═══ Görev malzemesi
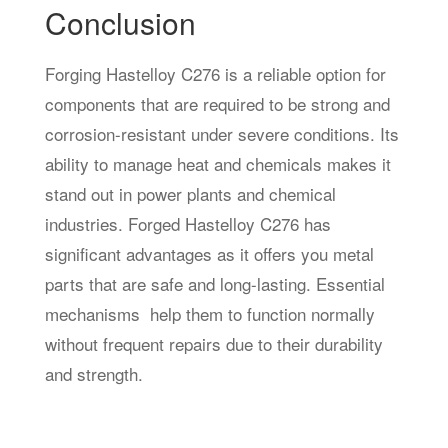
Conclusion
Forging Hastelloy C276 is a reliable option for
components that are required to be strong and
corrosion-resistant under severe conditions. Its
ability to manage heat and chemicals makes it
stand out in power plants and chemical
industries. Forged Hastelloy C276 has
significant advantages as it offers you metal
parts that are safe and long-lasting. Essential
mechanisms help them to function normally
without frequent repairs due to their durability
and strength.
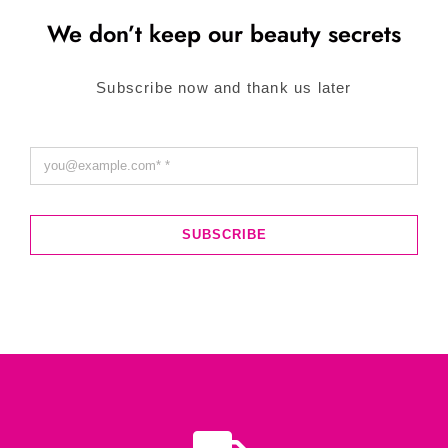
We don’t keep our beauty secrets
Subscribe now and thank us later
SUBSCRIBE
══════
═══ Görev malzemesi
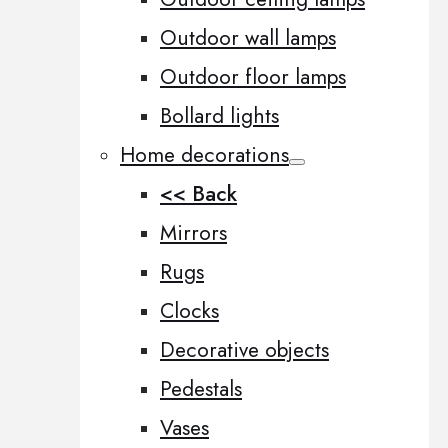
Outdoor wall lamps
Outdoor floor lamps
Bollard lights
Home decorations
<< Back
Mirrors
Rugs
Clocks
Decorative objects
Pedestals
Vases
══════
*Yapılacak iş:* Yukarıdaki verilerde "that" dizesini içeren kaç satır bulunduğunu belirtin; büyük-küçük harf ayrımı gözetilir. Yalnızca sayıyı yazın.

*Çözüm:* 2